I would like to be able to generate random numbers with a probability density function that comes from a drawn curve. These two below have the same area under the curve but should produce lists of random numbers with different characteristics.
My intuition is that one way would be to do it is to sample the curve, and then use the areas of those rectangles to feed an np.random.choice
to pick a range to do an ordinary random in the range of that rectangle's range.
This doesn't feel like a very efficient way to do it. Is there a more 'correct' way to do it?
I had a crack at actually doing it:
import matplotlib.pyplot as plt
import numpy as np
areas = [4.397498, 4.417111, 4.538467, 4.735034, 4.990129, 5.292455, 5.633938,
6.008574, 6.41175, 5.888393, 2.861898, 2.347887, 2.459234, 2.494357,
2.502986, 2.511614, 2.520243, 2.528872, 2.537501, 2.546129, 7.223747,
7.223747, 2.448148, 1.978746, 1.750221, 1.659351, 1.669999]
divisons = [0.0, 0.037037, 0.074074, 0.111111, 0.148148, 0.185185, 0.222222,
0.259259, 0.296296, 0.333333, 0.37037, 0.407407, 0.444444, 0.481481,
0.518519, 0.555556, 0.592593, 0.62963, 0.666667, 0.703704, 0.740741,
0.777778, 0.814815, 0.851852, 0.888889, 0.925926, 0.962963, 1.0]

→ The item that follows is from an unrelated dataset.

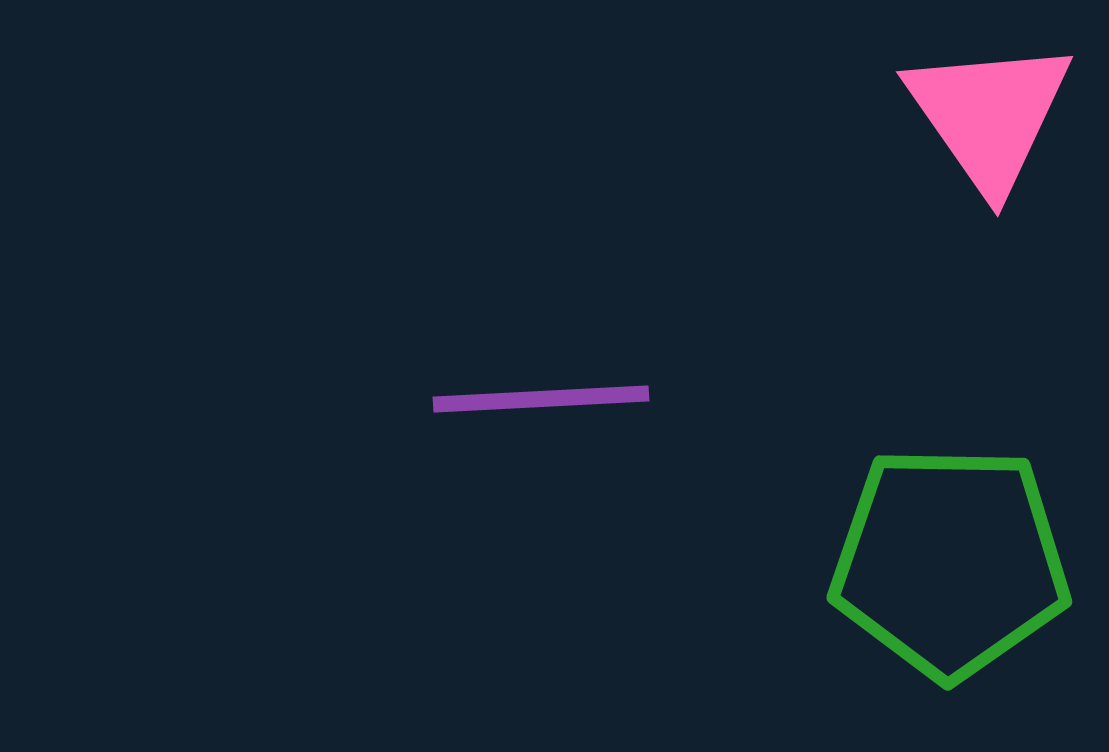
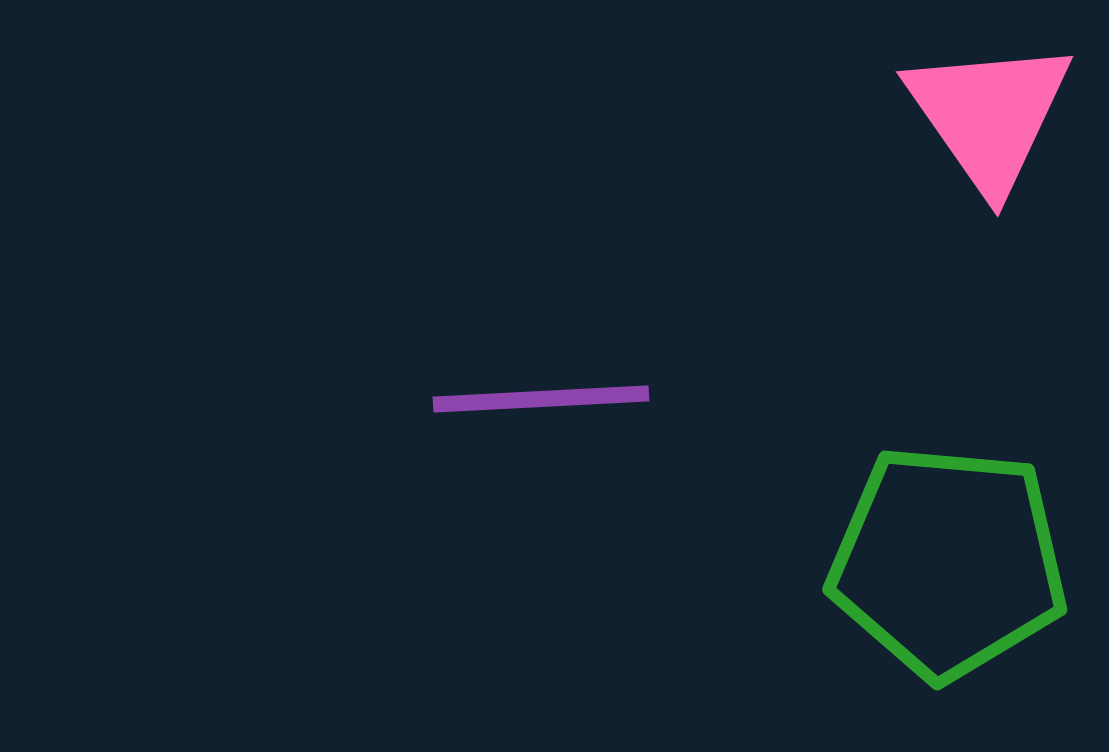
green pentagon: moved 2 px left; rotated 4 degrees clockwise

weights = [a/sum(areas) for a in areas]
indexes = np.random.choice(range(len(areas)), 50000, p=weights)
samples = []
for i in indexes:
samples.append(np.random.uniform(divisons[i], divisons[i+1]))
binwidth = 0.02
binSize = np.arange(min(samples), max(samples) + binwidth, binwidth)
plt.hist(samples, bins=binSize)
plt.xlim(xmax=1)
plt.show()
The method seems to work, but is a bit heavy!